J.K. Rowling finally explained the logic behind this baffling ‘Harry Potter’ name

Knowing you’re named after two of Hogwarts’ former headmasters must be no easy burden to carry. But that’s what Harry Potter bestows on his second born son, Albus Severus Potter, naming him after Albus Dumbledore and Severus Snape. It’s a fine name meant to honor two of the most important people in Harry’s life, but over the years fans have questioned why Harry would chose to honor Snape in the first place.

There’s always been a divide when it comes to Snape. Yes, in the end he died a hero and we learned that all of his actions were a direct reaction to his longstanding love for Lily Potter (ALWAYS!). But, he kinda treated Harry like crap every single year, making the name an odd choice. Personally, I have nothing against Snape, since I understand why he hated Harry so much (because, James), but still stuck his neck out to protect him (because, Lily).
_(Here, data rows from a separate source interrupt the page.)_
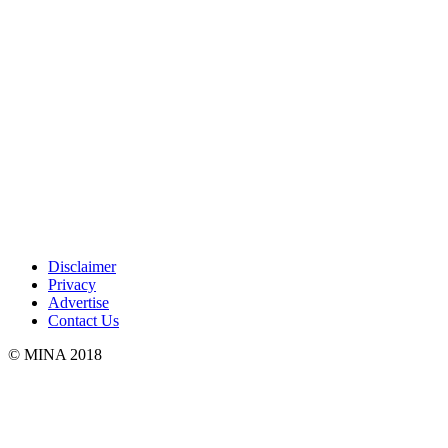
Disclaimer
Privacy
Advertise
Contact Us
© MINA 2018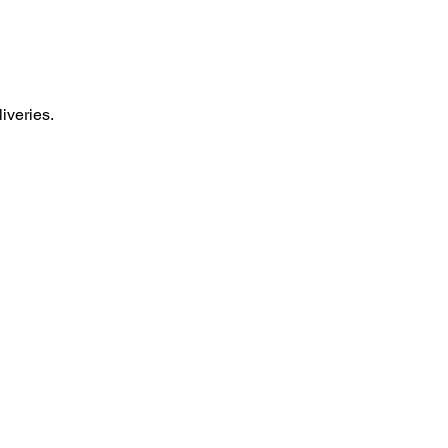
liveries.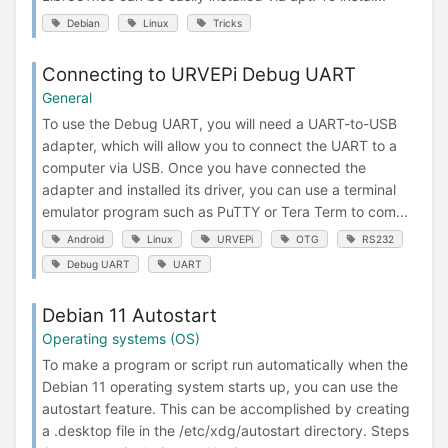
Debian
Linux
Tricks
Connecting to URVEPi Debug UART
General
To use the Debug UART, you will need a UART-to-USB
adapter, which will allow you to connect the UART to a
computer via USB. Once you have connected the
adapter and installed its driver, you can use a terminal
emulator program such as PuTTY or Tera Term to com...
Android
Linux
URVEPi
OTG
RS232
Debug UART
UART
Debian 11 Autostart
Operating systems (OS)
To make a program or script run automatically when the
Debian 11 operating system starts up, you can use the
autostart feature. This can be accomplished by creating
a .desktop file in the /etc/xdg/autostart directory. Steps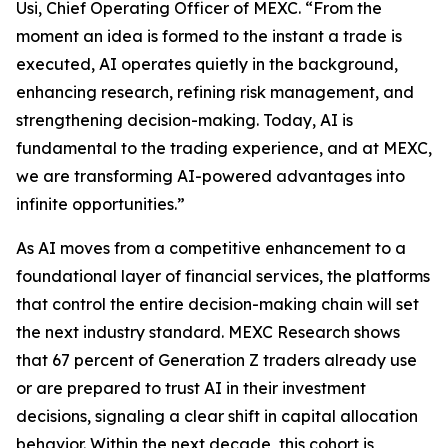
Usi, Chief Operating Officer of MEXC. “From the
moment an idea is formed to the instant a trade is
executed, AI operates quietly in the background,
enhancing research, refining risk management, and
strengthening decision-making. Today, AI is
fundamental to the trading experience, and at MEXC,
we are transforming AI-powered advantages into
infinite opportunities.”
As AI moves from a competitive enhancement to a
foundational layer of financial services, the platforms
that control the entire decision-making chain will set
the next industry standard. MEXC Research shows
that 67 percent of Generation Z traders already use
or are prepared to trust AI in their investment
decisions, signaling a clear shift in capital allocation
behavior. Within the next decade, this cohort is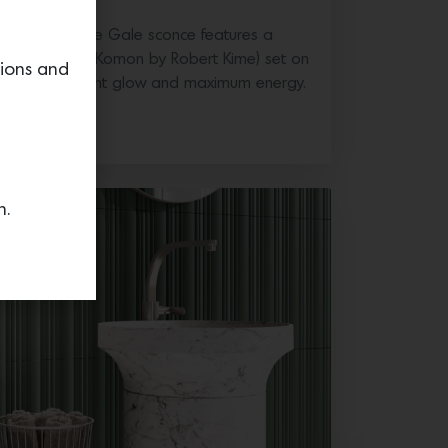
ric Company, the Gale sconce features a
hade (shown in Komon by Robert Kime) set on
tions and
ffers an ambient glow and maximum energy.
n.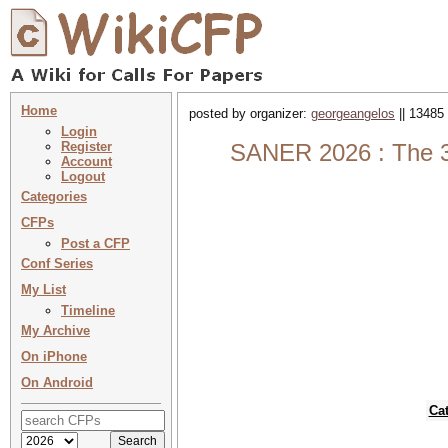
Home
posted by organizer:
georgeangelos
|| 13485 
Login
Register
SANER 2026 : The 33
Account
Logout
Categories
CFPs
Post a CFP
Conf Series
My List
Timeline
My Archive
On iPhone
On Android
Ca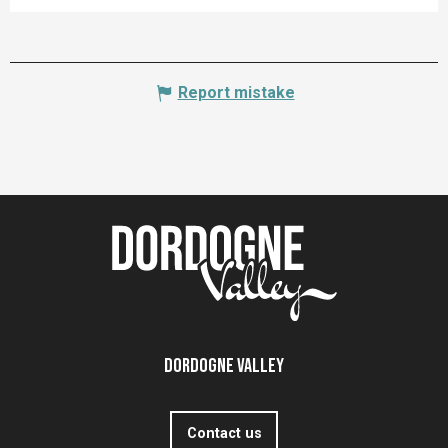
Report mistake
Dordogne Valley
Contact us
That’s how I personally understand the character, and I know not everyone in the world sees eye-to-eye. J. K. Rowling knows that, too, and when asked a question about her writing choices, she’s pretty good at explaining her reasoning. When asked why Harry named his son Severus, when “[Snape] was nothing but abusive towards everyone,” Rowling answered. Consider what follows the great Snape Twitter Debate of 2015.

According to Rowling, Harry acknowledges that Snape “died for Harry out of love for Lily” and Harry knew that. By giving his son the name Severus, he paid tribute to that in the sense that he forgave Snape for treating him like crap down in the potions dungeon. The name is also meant to thank him for giving his own life to save others.

She goes further into explaining — all in 140 characters or less, because she’s a wizard herself with words — that Snape was “grey” in the sense that he was, at times, both good and evil, but his actions redeemed him. Also, the death that Harry himself caused at the Battle of Hogwarts will always “haunt him forever,” and he hoped that honoring the memory of Snape would help ease that pain. If that’s still not enough backing, both family names for Dumbledore and Snape died with them, so for Harry, he was making a conscious choice to carry them on for future generations.

This reasoning makes perfect sense, but this is Twitter, so obviously there are those out there who don’t understand Harry (and by association, Rowling). She goes even further on to explain the crux of Snape himself, which eventually Harry came to understand. In the epilogue of Deathly Hallows, Harry comments that Snape “was probably the bravest man I ever knew,” because Harry knew Snape was risking his own life every day to report to Voldemort, and ally with Dumbledore, AND protect Harry. That’s a lot for one guy to do.

Well, this is some pretty heavy Snape stuff for a Friday. The debate is still currently ongoing, and Rowling herself is loving it. She loves these open chats about her characters, and how fans respond to them — both with cheers and boos, in the case of Snape.